Record excerpts Block Start
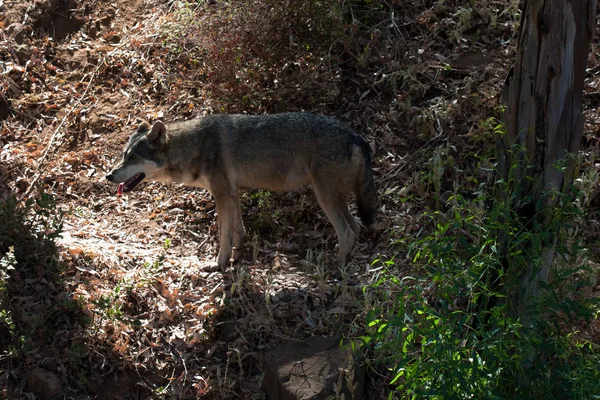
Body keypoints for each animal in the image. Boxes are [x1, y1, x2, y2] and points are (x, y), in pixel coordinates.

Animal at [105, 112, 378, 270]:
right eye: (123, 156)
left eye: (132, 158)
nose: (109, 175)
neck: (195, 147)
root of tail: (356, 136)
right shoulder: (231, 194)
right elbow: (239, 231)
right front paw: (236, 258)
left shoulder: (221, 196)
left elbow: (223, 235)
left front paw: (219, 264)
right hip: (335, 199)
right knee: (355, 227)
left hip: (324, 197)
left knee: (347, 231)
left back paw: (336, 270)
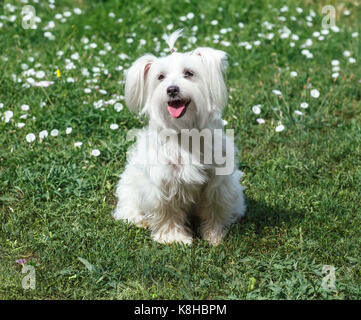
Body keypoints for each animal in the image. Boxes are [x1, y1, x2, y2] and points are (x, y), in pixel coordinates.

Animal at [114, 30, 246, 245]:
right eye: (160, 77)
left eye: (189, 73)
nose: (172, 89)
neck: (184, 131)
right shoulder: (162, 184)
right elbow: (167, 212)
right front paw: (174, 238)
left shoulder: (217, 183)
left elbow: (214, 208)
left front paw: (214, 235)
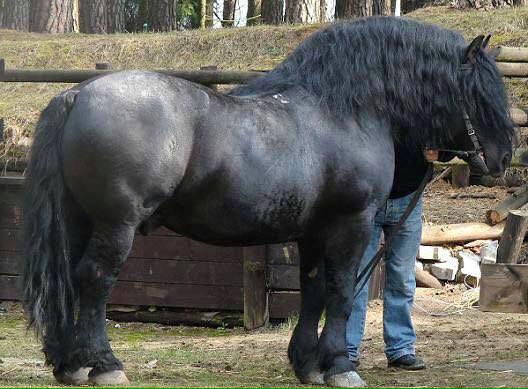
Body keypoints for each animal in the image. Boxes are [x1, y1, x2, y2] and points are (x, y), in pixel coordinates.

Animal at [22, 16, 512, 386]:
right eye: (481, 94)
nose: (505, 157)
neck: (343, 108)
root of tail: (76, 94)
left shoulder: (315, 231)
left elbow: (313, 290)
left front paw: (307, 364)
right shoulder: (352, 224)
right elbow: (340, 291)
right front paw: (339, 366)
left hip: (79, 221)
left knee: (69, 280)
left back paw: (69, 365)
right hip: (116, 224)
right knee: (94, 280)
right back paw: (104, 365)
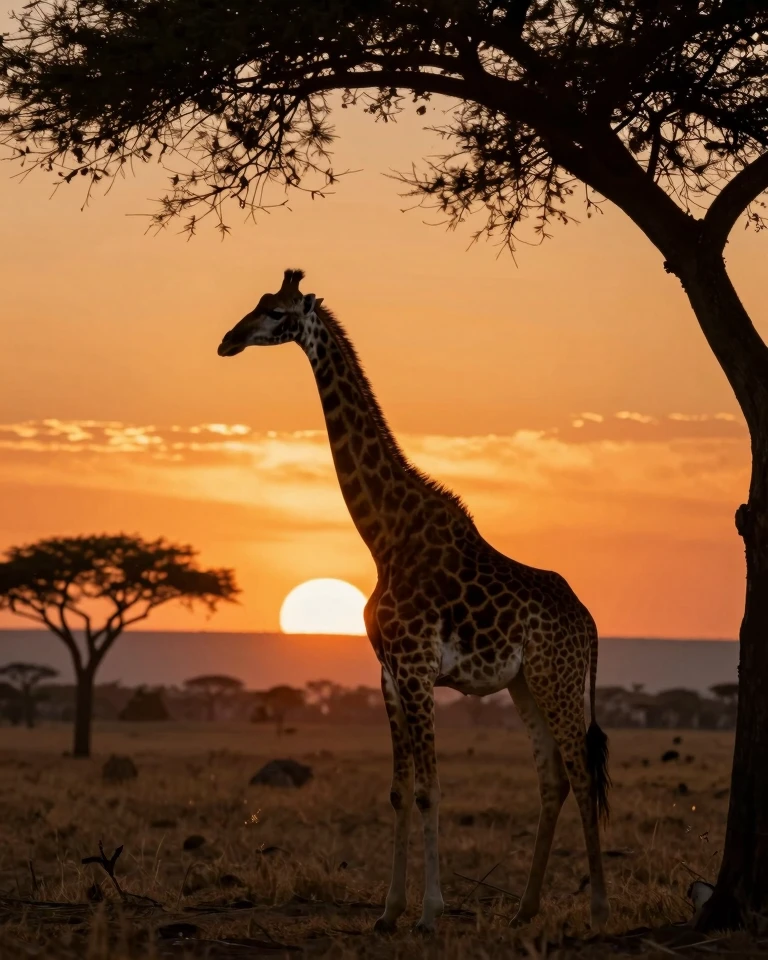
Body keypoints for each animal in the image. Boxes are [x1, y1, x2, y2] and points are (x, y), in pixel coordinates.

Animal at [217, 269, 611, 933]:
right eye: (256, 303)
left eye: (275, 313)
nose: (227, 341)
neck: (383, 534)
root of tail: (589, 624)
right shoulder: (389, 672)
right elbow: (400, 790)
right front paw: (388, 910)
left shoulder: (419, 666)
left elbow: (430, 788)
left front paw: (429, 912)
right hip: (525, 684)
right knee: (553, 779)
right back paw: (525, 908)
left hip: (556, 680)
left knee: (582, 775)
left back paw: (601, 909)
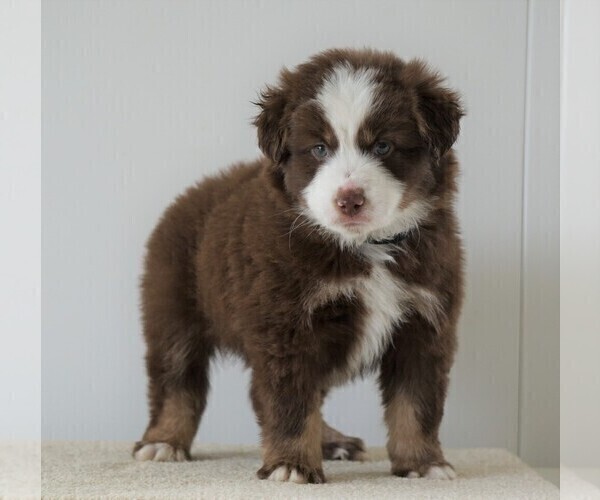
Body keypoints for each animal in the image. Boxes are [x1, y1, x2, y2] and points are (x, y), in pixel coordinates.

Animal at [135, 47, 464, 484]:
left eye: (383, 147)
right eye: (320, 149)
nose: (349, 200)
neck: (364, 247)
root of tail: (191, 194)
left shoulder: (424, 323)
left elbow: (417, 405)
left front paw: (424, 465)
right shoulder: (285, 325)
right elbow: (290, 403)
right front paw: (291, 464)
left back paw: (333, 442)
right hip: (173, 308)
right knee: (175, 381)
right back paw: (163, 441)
Record excerpts Block End
### Required work
Give again the stretch of lines above from the one with "root of tail: (356, 136)" through the one with "right front paw: (291, 464)", both ends kept, and copy no pictures.

### Task solution
root of tail: (356, 136)
right shoulder: (231, 194)
right elbow: (239, 231)
right front paw: (236, 258)
left shoulder: (221, 196)
left elbow: (223, 235)
left front paw: (219, 264)
right hip: (335, 199)
right knee: (355, 227)
left hip: (324, 197)
left knee: (347, 231)
left back paw: (336, 270)
Body keypoints for each animal in the image. Boxes are [x1, y1, x2, y2] and points are (x, y), in pixel coordinates.

Animal at [114, 30, 246, 245]:
right eye: (160, 77)
left eye: (189, 73)
nose: (172, 89)
neck: (184, 131)
right shoulder: (162, 184)
right elbow: (167, 212)
right front paw: (174, 238)
left shoulder: (217, 183)
left elbow: (214, 208)
left front paw: (214, 235)
Body keypoints for each animal in the image. Boxes are [x1, y1, x2, y2] and points are (x, y), in pixel coordinates.

Animal at [22, 16, 512, 386]:
right eye: (481, 94)
nose: (505, 157)
neck: (343, 108)
root of tail: (76, 94)
left shoulder: (315, 231)
left elbow: (313, 290)
left front paw: (307, 364)
right shoulder: (352, 224)
right elbow: (340, 291)
right front paw: (339, 366)
left hip: (79, 221)
left knee: (69, 280)
left back paw: (69, 365)
right hip: (116, 224)
right knee: (94, 280)
right back paw: (104, 365)
Body keypoints for each animal in the image. Boxes are [x1, y1, x2, y2] and points are (x, y), in pixel coordinates.

Animal at [217, 269, 611, 933]:
right eye: (256, 303)
left eye: (275, 313)
nose: (227, 341)
neck: (383, 534)
root of tail: (589, 624)
right shoulder: (389, 672)
right elbow: (400, 790)
right front paw: (388, 910)
left shoulder: (419, 666)
left elbow: (430, 788)
left front paw: (429, 912)
right hip: (525, 684)
right knee: (553, 779)
right back paw: (525, 908)
left hip: (556, 680)
left knee: (582, 775)
left back paw: (601, 909)
Body keypoints for each animal in the image. Boxes are [x1, y1, x2, y2] and points are (x, y), in pixel coordinates.

Animal at [135, 47, 464, 484]:
left eye: (383, 147)
right eye: (320, 149)
nose: (349, 200)
neck: (364, 247)
root of tail: (191, 194)
left shoulder: (424, 323)
left elbow: (417, 405)
left front paw: (424, 465)
right shoulder: (285, 325)
right elbow: (290, 403)
right front paw: (291, 464)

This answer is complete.